TEXT TO READ —
Instruction *InstCombiner::visitSelectInst(SelectInst &SI) {
  Value *CondVal = SI.getCondition();
  Value *TrueVal = SI.getTrueValue();
  Value *FalseVal = SI.getFalseValue();

  if (Value *V =
          SimplifySelectInst(CondVal, TrueVal, FalseVal, DL, TLI, DT, AC))
    return replaceInstUsesWith(SI, V);

  if (SI.getType()->isIntegerTy(1)) {
    if (ConstantInt *C = dyn_cast<ConstantInt>(TrueVal)) {
      if (C->getZExtValue()) {
        // Change: A = select B, true, C --> A = or B, C
        return BinaryOperator::CreateOr(CondVal, FalseVal);
      }
      // Change: A = select B, false, C --> A = and !B, C
      Value *NotCond = Builder->CreateNot(CondVal, "not."+CondVal->getName());
      return BinaryOperator::CreateAnd(NotCond, FalseVal);
    }
    if (ConstantInt *C = dyn_cast<ConstantInt>(FalseVal)) {
      if (!C->getZExtValue()) {
        // Change: A = select B, C, false --> A = and B, C
        return BinaryOperator::CreateAnd(CondVal, TrueVal);
      }
      // Change: A = select B, C, true --> A = or !B, C
      Value *NotCond = Builder->CreateNot(CondVal, "not."+CondVal->getName());
      return BinaryOperator::CreateOr(NotCond, TrueVal);
    }

    // select a, b, a  -> a&b
    // select a, a, b  -> a|b
    if (CondVal == TrueVal)
      return BinaryOperator::CreateOr(CondVal, FalseVal);
    if (CondVal == FalseVal)
      return BinaryOperator::CreateAnd(CondVal, TrueVal);

    // select a, ~a, b -> (~a)&b
    // select a, b, ~a -> (~a)|b
    if (match(TrueVal, m_Not(m_Specific(CondVal))))
      return BinaryOperator::CreateAnd(TrueVal, FalseVal);
    if (match(FalseVal, m_Not(m_Specific(CondVal))))
      return BinaryOperator::CreateOr(TrueVal, FalseVal);
  }

  // Selecting between two integer constants?
  if (ConstantInt *TrueValC = dyn_cast<ConstantInt>(TrueVal))
    if (ConstantInt *FalseValC = dyn_cast<ConstantInt>(FalseVal)) {
      // select C, 1, 0 -> zext C to int
      if (FalseValC->isZero() && TrueValC->getValue() == 1)
        return new ZExtInst(CondVal, SI.getType());

      // select C, -1, 0 -> sext C to int
      if (FalseValC->isZero() && TrueValC->isAllOnesValue())

WORK TO DO —
(A) In the select-folding code, when the select yields a one-bit value and its true operand is the constant false, why does the code call CreateNot on the condition before building an And? Answer in one to three sentences.
(B) Pick up the select-folding code after its last line and keep writing it.

ENTRIES PROVIDED —

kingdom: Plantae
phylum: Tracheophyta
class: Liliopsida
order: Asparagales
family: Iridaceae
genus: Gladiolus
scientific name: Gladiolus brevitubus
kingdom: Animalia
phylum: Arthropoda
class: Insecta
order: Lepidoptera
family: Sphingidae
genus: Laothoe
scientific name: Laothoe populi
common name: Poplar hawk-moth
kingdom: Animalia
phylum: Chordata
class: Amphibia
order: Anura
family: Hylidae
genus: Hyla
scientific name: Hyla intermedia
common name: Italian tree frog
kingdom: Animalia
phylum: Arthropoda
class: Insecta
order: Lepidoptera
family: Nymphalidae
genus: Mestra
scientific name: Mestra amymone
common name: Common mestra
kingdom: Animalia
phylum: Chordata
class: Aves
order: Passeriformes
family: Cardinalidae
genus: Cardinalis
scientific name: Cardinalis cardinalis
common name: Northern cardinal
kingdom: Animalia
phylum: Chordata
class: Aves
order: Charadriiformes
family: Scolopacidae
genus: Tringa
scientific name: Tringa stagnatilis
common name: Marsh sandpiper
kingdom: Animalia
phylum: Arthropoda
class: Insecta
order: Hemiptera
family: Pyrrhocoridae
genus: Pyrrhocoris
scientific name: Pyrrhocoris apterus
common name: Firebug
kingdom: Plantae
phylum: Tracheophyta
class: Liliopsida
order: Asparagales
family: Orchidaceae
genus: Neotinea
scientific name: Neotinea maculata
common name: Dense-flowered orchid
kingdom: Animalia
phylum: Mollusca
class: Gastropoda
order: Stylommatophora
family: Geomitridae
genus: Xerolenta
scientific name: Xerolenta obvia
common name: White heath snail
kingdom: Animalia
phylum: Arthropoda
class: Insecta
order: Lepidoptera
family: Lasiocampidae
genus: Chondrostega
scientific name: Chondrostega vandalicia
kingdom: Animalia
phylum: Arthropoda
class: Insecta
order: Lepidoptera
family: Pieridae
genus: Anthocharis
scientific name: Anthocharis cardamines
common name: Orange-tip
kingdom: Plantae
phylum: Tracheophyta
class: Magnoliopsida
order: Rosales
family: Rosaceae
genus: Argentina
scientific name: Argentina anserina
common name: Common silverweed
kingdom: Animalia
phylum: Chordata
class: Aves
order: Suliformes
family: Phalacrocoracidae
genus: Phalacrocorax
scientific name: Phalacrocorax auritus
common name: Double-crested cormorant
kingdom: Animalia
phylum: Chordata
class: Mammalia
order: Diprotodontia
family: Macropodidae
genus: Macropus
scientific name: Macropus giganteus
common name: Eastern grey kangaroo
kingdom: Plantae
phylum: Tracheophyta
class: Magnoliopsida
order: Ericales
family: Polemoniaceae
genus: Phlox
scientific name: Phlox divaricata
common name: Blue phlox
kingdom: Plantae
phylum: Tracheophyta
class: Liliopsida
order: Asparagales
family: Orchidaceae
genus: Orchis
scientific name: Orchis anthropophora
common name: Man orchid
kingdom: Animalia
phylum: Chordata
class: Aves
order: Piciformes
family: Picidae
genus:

ANSWERS FOR THE TASKS —
(A) That branch applies the rewrite given in its comment: select B, false, C becomes and !B, C. The And needs the negated condition !B. So the code first builds it with CreateNot, names it "not." plus the condition's name, and then ands it with the false operand.

(B)
        return new SExtInst(CondVal, SI.getType());

      // select C, 0, 1 -> zext !C to int
      if (TrueValC->isZero() && FalseValC->getValue() == 1) {
        Value *NotCond = Builder->CreateNot(CondVal, "not."+CondVal->getName());
        return new ZExtInst(NotCond, SI.getType());
      }

      // select C, 0, -1 -> sext !C to int
      if (TrueValC->isZero() && FalseValC->isAllOnesValue()) {
        Value *NotCond = Builder->CreateNot(CondVal, "not."+CondVal->getName());
        return new SExtInst(NotCond, SI.getType());
      }

      if (Value *V = foldSelectICmpAnd(SI, TrueValC, FalseValC, Builder))
        return replaceInstUsesWith(SI, V);
    }

  // See if we are selecting two values based on a comparison of the two values.
  if (FCmpInst *FCI = dyn_cast<FCmpInst>(CondVal)) {
    if (FCI->getOperand(0) == TrueVal && FCI->getOperand(1) == FalseVal) {
      // Transform (X == Y) ? X : Y  -> Y
      if (FCI->getPredicate() == FCmpInst::FCMP_OEQ) {
        // This is not safe in general for floating point:
        // consider X== -0, Y== +0.
        // It becomes safe if either operand is a nonzero constant.
        ConstantFP *CFPt, *CFPf;
        if (((CFPt = dyn_cast<ConstantFP>(TrueVal)) &&
              !CFPt->getValueAPF().isZero()) ||
            ((CFPf = dyn_cast<ConstantFP>(FalseVal)) &&
             !CFPf->getValueAPF().isZero()))
        return replaceInstUsesWith(SI, FalseVal);
      }
      // Transform (X une Y) ? X : Y  -> X
      if (FCI->getPredicate() == FCmpInst::FCMP_UNE) {
        // This is not safe in general for floating point:
        // consider X== -0, Y== +0.
        // It becomes safe if either operand is a nonzero constant.
        ConstantFP *CFPt, *CFPf;
        if (((CFPt = dyn_cast<ConstantFP>(TrueVal)) &&
              !CFPt->getValueAPF().isZero()) ||
            ((CFPf = dyn_cast<ConstantFP>(FalseVal)) &&
             !CFPf->getValueAPF().isZero()))
        return replaceInstUsesWith(SI, TrueVal);
      }

      // Canonicalize to use ordered comparisons by swapping the select
      // operands.
      //
      // e.g.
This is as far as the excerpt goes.